With 15,000 titles published annually, Penguin Random House is a dominant force in the industry. Half of the previous week's New York Times bestsellers are its books, including Glennon Doyle's Untamed, which has been on the list for nearly a year, and former president Barack Obama's memoir.

Simon & Schuster is a powerful player as well, publishing more than 2,400 books a year, including Mary Trump's 2020 memoir, Too Much And Never Enough, which sold more than 1.35 million copies in its first week.

Perhaps the industry's biggest concern about the merger, especially among agents and authors, is what it will mean for book deals. An agent representing a promising author or buzz-worthy book often hopes to auction it to the highest bidder. If there are fewer buyers, will it be harder for agents to get an auction going for their clients, and ultimately, will it be harder for authors to get an advantageous deal?

Penguin Random House runs about 95 imprints in the US, including Vintage Books, Crown Publishing Group and Viking, and these imprints are allowed to bid against one another, as long as another publisher is bidding as well.

If the third party drops out, the bidding stops, and the author selects an imprint from within Penguin Random House in what the industry likes to call a "beauty contest". A Penguin Random House spokesman said the practice of allowing imprints to compete would continue but that it was too early to say whether Simon & Schuster and its imprints would still count as a third party. Some publishers offer only house bids and do not allow internal competition.

Concerns in the industry stretch beyond those initial handshakes between authors and editors. Penguin Random House employs about 10,000 people globally, while Simon & Schuster's full-time workforce is about 1,350. If the companies combine, how many jobs will be lost? Will imprints fold?

Will they publish fewer books? And if the mega publisher demands priority at printing plants, where capacity has been under extraordinary strain, will that happen? Penguin Random House has worked closely with independent booksellers during the Covid-19 pandemic, offering flexible or deferred payments to help them through such a challenging year.

Still, some are anxious about narrowing competition in a world where their choices are already constricted.

Penguin Random House chief operating officer Nihar Malaviya said that a fairly recent publishing tie-up should offer solace to many in the business: the 2013 merger of Penguin and Random House. Since then, the number of US employees at the company has remained stable, as has the number of imprints, he said.

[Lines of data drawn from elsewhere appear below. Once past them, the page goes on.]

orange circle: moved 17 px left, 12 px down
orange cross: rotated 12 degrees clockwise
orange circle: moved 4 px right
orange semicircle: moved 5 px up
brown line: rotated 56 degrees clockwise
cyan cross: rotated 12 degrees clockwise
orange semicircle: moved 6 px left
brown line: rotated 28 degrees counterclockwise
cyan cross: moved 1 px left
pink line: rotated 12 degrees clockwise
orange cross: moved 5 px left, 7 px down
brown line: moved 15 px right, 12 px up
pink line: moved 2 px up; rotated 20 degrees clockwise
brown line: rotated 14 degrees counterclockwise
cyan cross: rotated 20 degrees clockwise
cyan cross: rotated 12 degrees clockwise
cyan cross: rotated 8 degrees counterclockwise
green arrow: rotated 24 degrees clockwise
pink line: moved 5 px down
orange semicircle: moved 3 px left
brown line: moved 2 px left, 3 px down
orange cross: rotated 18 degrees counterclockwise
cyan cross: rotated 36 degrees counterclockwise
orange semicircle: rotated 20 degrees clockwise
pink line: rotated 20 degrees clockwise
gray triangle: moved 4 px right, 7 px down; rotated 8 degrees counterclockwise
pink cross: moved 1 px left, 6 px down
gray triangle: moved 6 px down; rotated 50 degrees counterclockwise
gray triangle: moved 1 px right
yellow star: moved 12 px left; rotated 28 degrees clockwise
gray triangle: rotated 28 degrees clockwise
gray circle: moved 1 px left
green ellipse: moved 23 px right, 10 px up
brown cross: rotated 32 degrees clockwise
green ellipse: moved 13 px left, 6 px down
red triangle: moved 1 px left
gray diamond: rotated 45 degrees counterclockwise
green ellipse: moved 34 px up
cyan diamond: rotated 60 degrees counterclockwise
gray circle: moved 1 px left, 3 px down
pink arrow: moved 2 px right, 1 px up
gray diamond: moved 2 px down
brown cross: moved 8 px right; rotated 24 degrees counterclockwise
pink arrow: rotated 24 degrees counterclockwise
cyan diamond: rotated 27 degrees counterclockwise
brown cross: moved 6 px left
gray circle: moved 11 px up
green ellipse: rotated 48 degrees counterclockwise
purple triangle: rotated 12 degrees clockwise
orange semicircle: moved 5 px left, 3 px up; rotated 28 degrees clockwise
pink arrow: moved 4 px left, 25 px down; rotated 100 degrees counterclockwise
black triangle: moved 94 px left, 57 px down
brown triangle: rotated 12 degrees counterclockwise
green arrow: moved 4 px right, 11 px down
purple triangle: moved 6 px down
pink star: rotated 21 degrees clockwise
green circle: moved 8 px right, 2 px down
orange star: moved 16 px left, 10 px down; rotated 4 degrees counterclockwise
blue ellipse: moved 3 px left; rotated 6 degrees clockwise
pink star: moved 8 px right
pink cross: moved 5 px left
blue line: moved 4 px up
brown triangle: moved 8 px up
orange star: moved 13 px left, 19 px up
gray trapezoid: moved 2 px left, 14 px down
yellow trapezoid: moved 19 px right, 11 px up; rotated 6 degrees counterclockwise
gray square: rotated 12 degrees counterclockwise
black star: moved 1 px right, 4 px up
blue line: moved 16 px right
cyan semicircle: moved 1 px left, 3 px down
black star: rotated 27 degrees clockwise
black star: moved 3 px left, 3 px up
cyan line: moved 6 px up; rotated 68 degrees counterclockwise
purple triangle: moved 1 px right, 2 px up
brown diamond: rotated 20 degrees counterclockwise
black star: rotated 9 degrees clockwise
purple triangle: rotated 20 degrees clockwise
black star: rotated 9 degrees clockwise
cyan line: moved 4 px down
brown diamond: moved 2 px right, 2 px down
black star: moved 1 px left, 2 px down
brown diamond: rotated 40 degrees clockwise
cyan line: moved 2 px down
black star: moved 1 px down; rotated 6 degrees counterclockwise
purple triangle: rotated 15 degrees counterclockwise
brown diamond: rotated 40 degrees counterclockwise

"The industry is healthier than it's ever been," he said. "The key reason why we haven't done the things people were afraid of is that it's not in our interest. We want to keep independent bookstores open. We don't want the market more dominated by a single retailer."

Indeed, throughout publishing, apprehension about this merger tends to wither in comparison to fears about Amazon, which has become only more powerful in the book world during the pandemic.

"In today's market, they are very much a force for good and protection and normalisation," Mr James Daunt, chief executive of Barnes & Noble, said of Penguin Random House. "I'm spending much more time talking about Amazon than I am talking about Penguin Random House, or Penguin Random House plus Simon & Schuster."

Mr Jonathan Karp, chief executive of Simon & Schuster, said in a statement that joining up with Penguin Random House was "the best possible outcome" for his company. "Our combined resources will allow us to reach even more readers, while also maintaining the kind of editorial and entrepreneurial independence that Penguin Random House has long championed among its publishers."